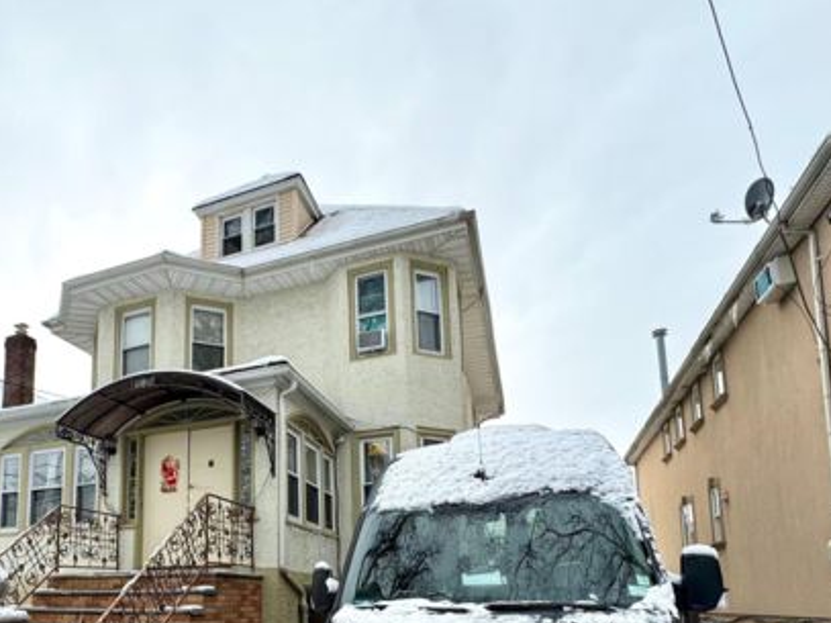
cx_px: 225
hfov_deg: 72.0
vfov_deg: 58.4
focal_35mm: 22
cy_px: 453
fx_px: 528
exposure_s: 1/610
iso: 40
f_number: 2.2
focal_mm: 2.22
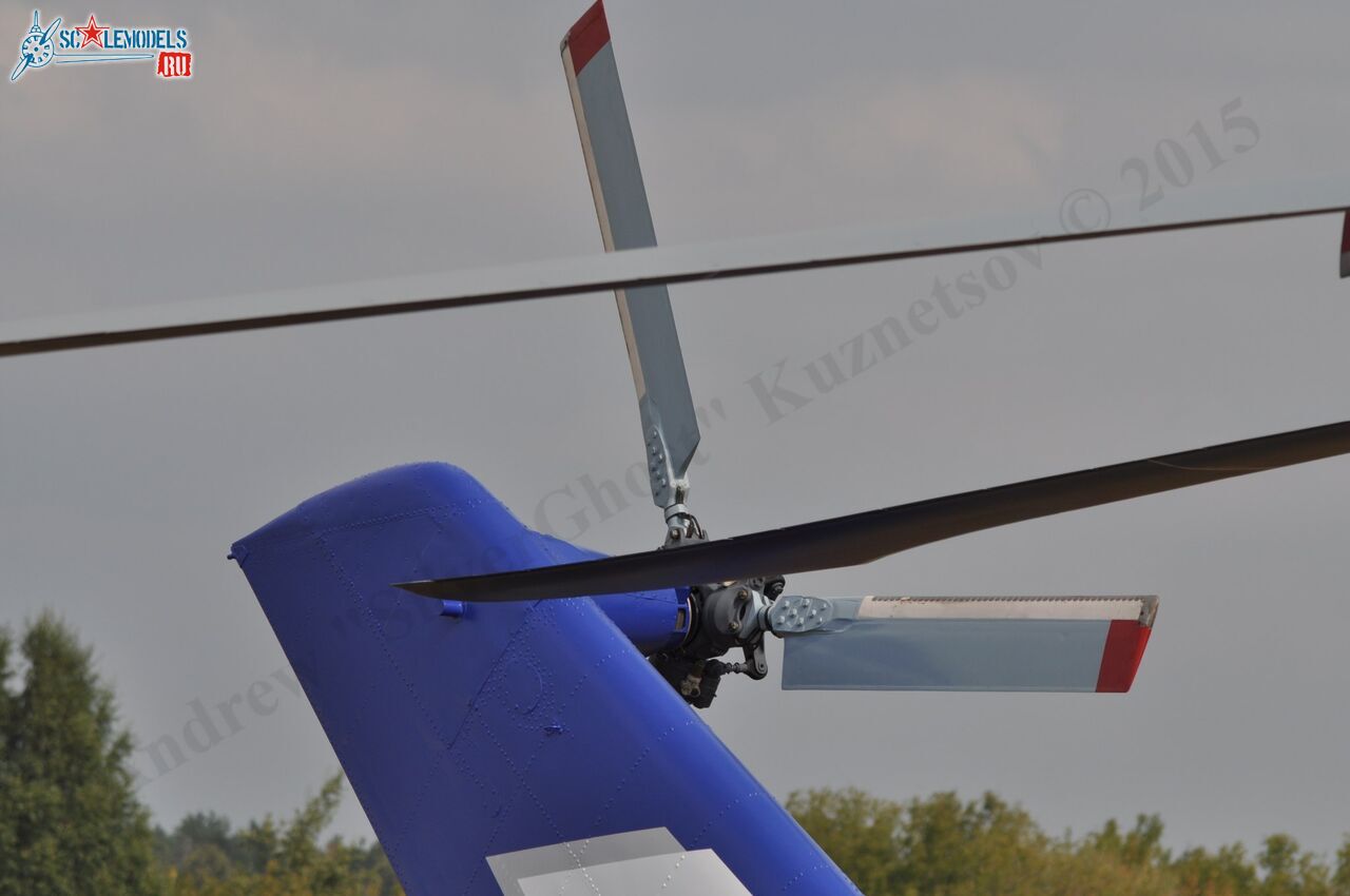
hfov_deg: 8.1
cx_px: 675
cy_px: 448
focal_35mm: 255
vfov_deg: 5.4
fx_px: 9550
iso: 200
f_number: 8
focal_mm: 170
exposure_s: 1/1250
:::
▶ _EXERCISE DESCRIPTION_: Starting with the line that contains "hfov_deg: 72.0", reproduce every line to the end of the material above, both end lines included, exactly and with no pictures.

▶ _EXERCISE RESPONSE_:
hfov_deg: 72.0
vfov_deg: 58.4
focal_35mm: 22
cy_px: 453
fx_px: 528
exposure_s: 1/610
iso: 40
f_number: 2.2
focal_mm: 2.22
hfov_deg: 8.1
cx_px: 675
cy_px: 448
focal_35mm: 255
vfov_deg: 5.4
fx_px: 9550
iso: 200
f_number: 8
focal_mm: 170
exposure_s: 1/1250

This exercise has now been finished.